Yet, I made some of the best friends on that trip overseas. I have some very rich and precious memories. I learned so much about myself. I was inspired by the sites and the feeling of living history. I grew into young womanhood that trip and I would not be the woman I am today, had I not taken that trip. My grandfather knew I needed to make that trip and he knew that I would trade off being there in the last days – for that experience and yet it was the right thing to do. It still doesn’t get any easier.

So as I stood in the little cemetery, with the rush of traffic along the two lane country road, the sky a collage of dark clouds, bright blue sky, white puffy clouds and short bursts of rain, the wind whipping thru my russet curls and my eyes clouded with tears, I knew that while there is sadness somewhere there is joy. While we gathered together to remember a life lived, somewhere, another point in time, we will gather to celebrate the hope of a life to come, a marriage or some other BIG and exciting moment. It still doesn’t get any easier.

My sister stood tall, in her black suit and I stood next to her in my black and white dress, her just starting on the journey and me somewhere in the middle, knowing that while it does not get any easier nor does it get any harder. Life is a balance, there is good and bad, happy and sad, bitter and sweet, rainy and sunny and sometimes it is all rolled into one.

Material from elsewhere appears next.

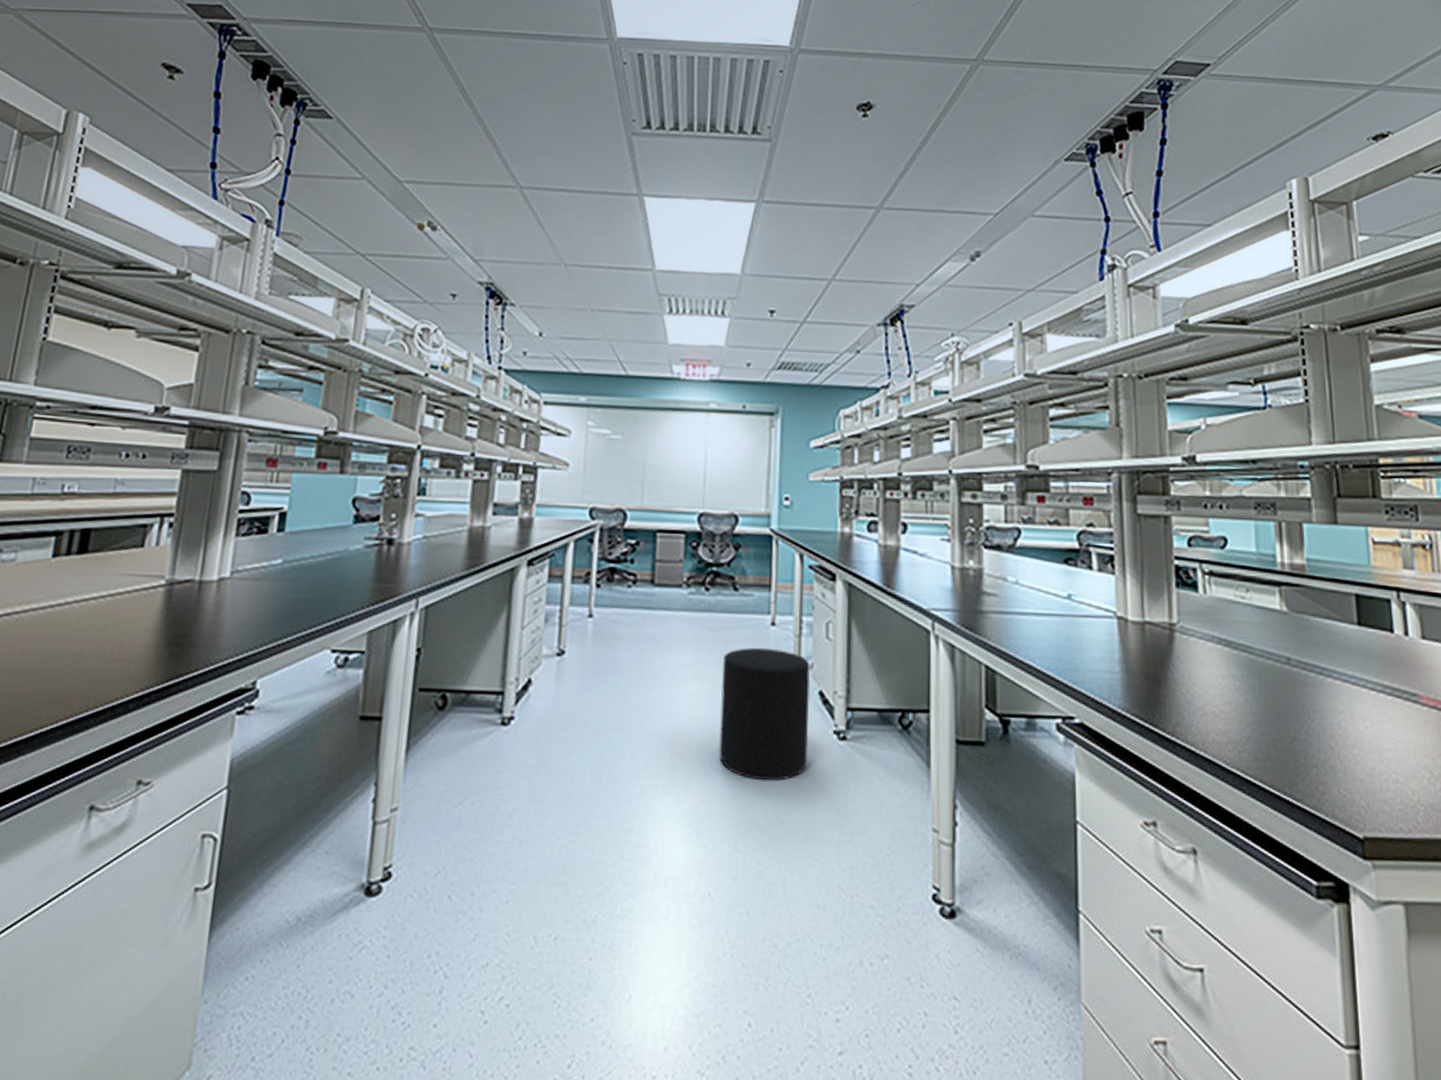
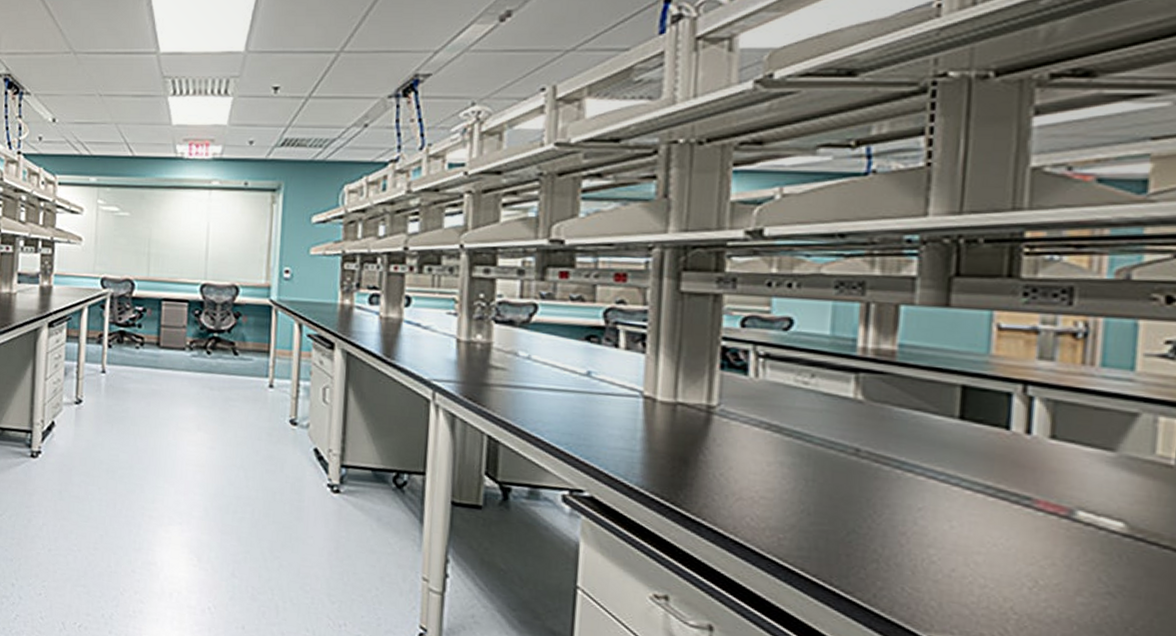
stool: present [719,648,810,781] -> none [218,406,306,523]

The following weekend I was at a wedding for my husband’s cousin and I was speaking to his other younger cousin, whose mother passed away when he was barely sixteen. He was so full of life and full of enthusiasm and it hit me. If it were easy, would it really be worth doing – worth living. It does not get any easier. It just doesn’t; no amount of perspective or soul searching will make any of it make any sense. There is not a formula and no equation that will lead to a logical conclusion. There is no answer as to why as young women both my sister and I have had more than our share of sad moments. However, I do know this, even through the sadness we shine bright with joy and happiness and we are strong beautiful women, with beautiful hearts and many gifts to share. It still doesn’t get any easier – but I am pleased to say it does not seem to get much harder either.